** Opening Records block **

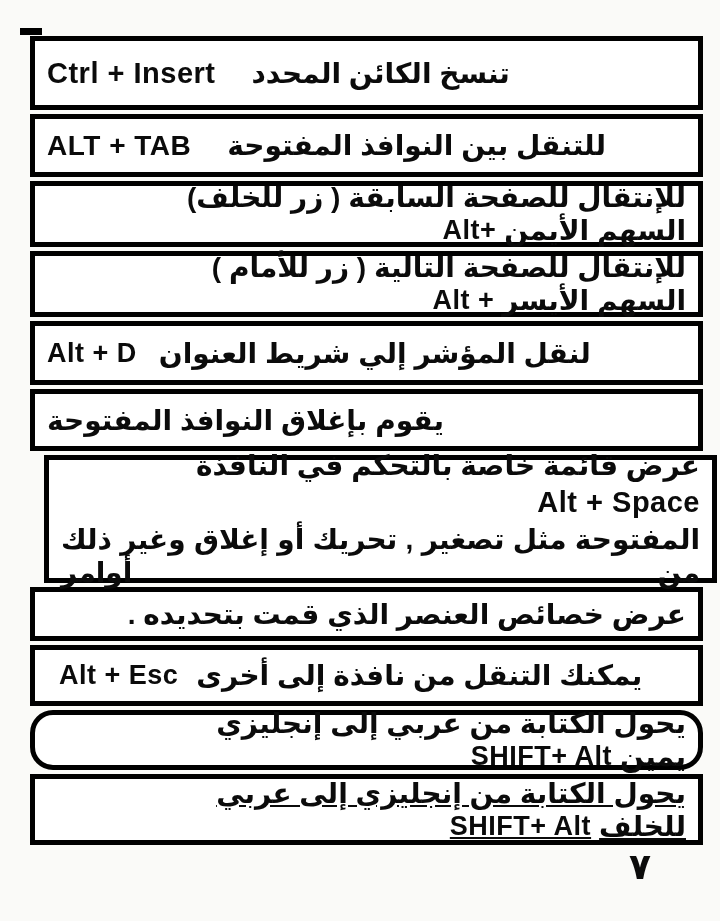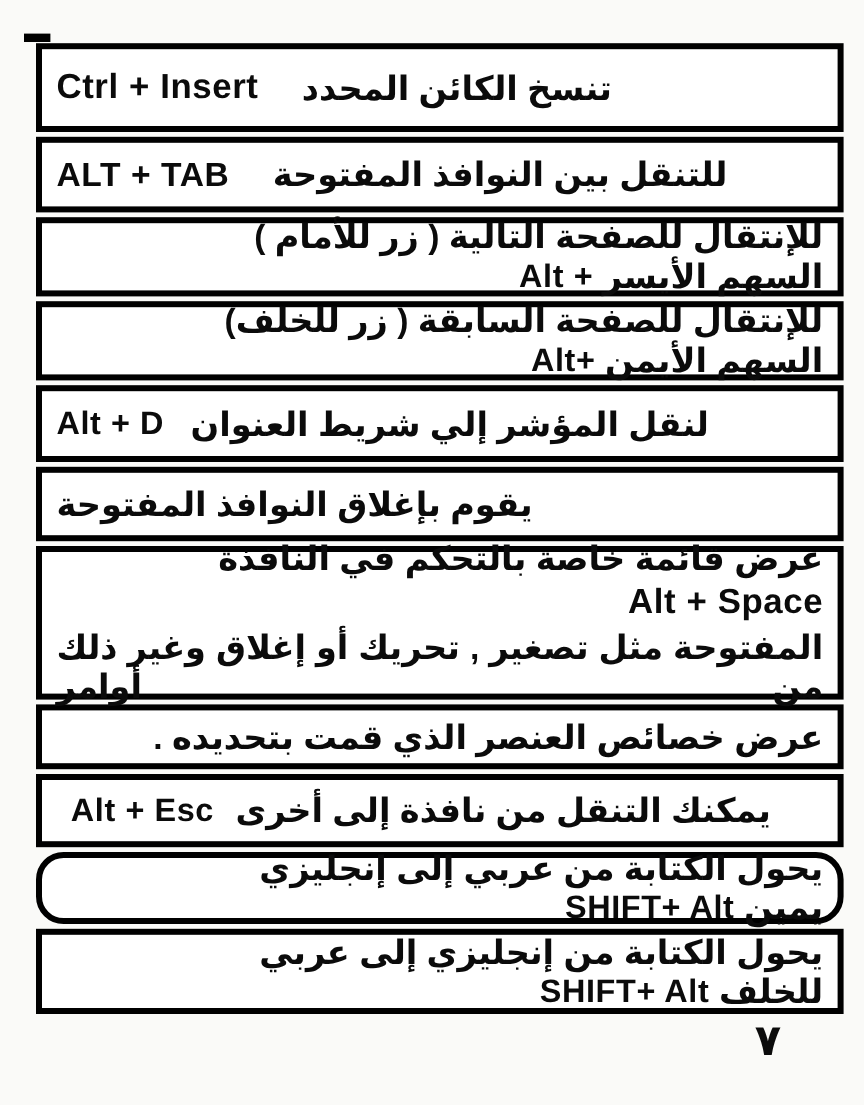--- a/index.html
+++ b/index.html
@@ -40,25 +40,25 @@
     align-content:center;
     color:#0b0b0b;
   }
   
   .row:nth-child(1){height:74px;}
   .row:nth-child(2){height:63px;}
   .row:nth-child(3){height:66px;}
   .row:nth-child(4){height:66px;}
   .row:nth-child(5){height:64px;}
   .row:nth-child(6){height:62px;}
-  .row:nth-child(7){height:128px;row-gap:4px;}
+  .row:nth-child(7){height:128px;row-gap:4px;margin-left:14px;}
   .row:nth-child(8){height:54px;}
   .row:nth-child(9){height:61px;padding-left:24px;}
   .row:nth-child(10){height:60px;border-radius:23px;}
-  .row:nth-child(11){height:71px;}
+  .row:nth-child(11){height:71px;text-decoration:underline;}
   
   .row:nth-child(1),.row:nth-child(2),.row:nth-child(5),
   .row:nth-child(6),.row:nth-child(9){
     justify-content:flex-end; 
     column-gap:36px;
   }
   .row:nth-child(5){column-gap:22px;}
   .row:nth-child(9){column-gap:18px;}
   
   .row:nth-child(3),.row:nth-child(4),.row:nth-child(7),
@@ -128,33 +128,33 @@
   <div class="row">
     <span class="desc">للتنقل بين النوافذ المفتوحة</span>
     <span class="keygroup">
 
       <span class="key-latin">ALT + TAB</span>
     </span>
 
   </div>
 
   <div class="row">
+    <span class="desc">للإنتقال للصفحة السابقة ( زر للخلف)</span>
+    <span class="keygroup">
+      <span class="key-ar">السهم الأيمن</span>
+      <span class="key-latin">Alt+</span>
+    </span>
+
+  </div>
+
+  <div class="row">
     <span class="desc">للإنتقال للصفحة التالية ( زر للأمام )</span>
     <span class="keygroup">
       <span class="key-ar">السهم الأيسر</span>
       <span class="key-latin">Alt +</span>
-    </span>
-
-  </div>
-
-  <div class="row">
-    <span class="desc">للإنتقال للصفحة السابقة ( زر للخلف)</span>
-    <span class="keygroup">
-      <span class="key-ar">السهم الأيمن</span>
-      <span class="key-latin">Alt+</span>
     </span>
 
   </div>
 
   <div class="row">
     <span class="desc">لنقل المؤشر إلي شريط العنوان</span>
     <span class="keygroup">
 
       <span class="key-latin">Alt + D</span>
     </span>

** Closing Records block **

# Task details
Pull each line containing the word "latin" out of the data above.

# Result
       <span class="key-latin">ALT + TAB</span>
+      <span class="key-latin">Alt+</span>
       <span class="key-latin">Alt +</span>
-      <span class="key-latin">Alt+</span>
       <span class="key-latin">Alt + D</span>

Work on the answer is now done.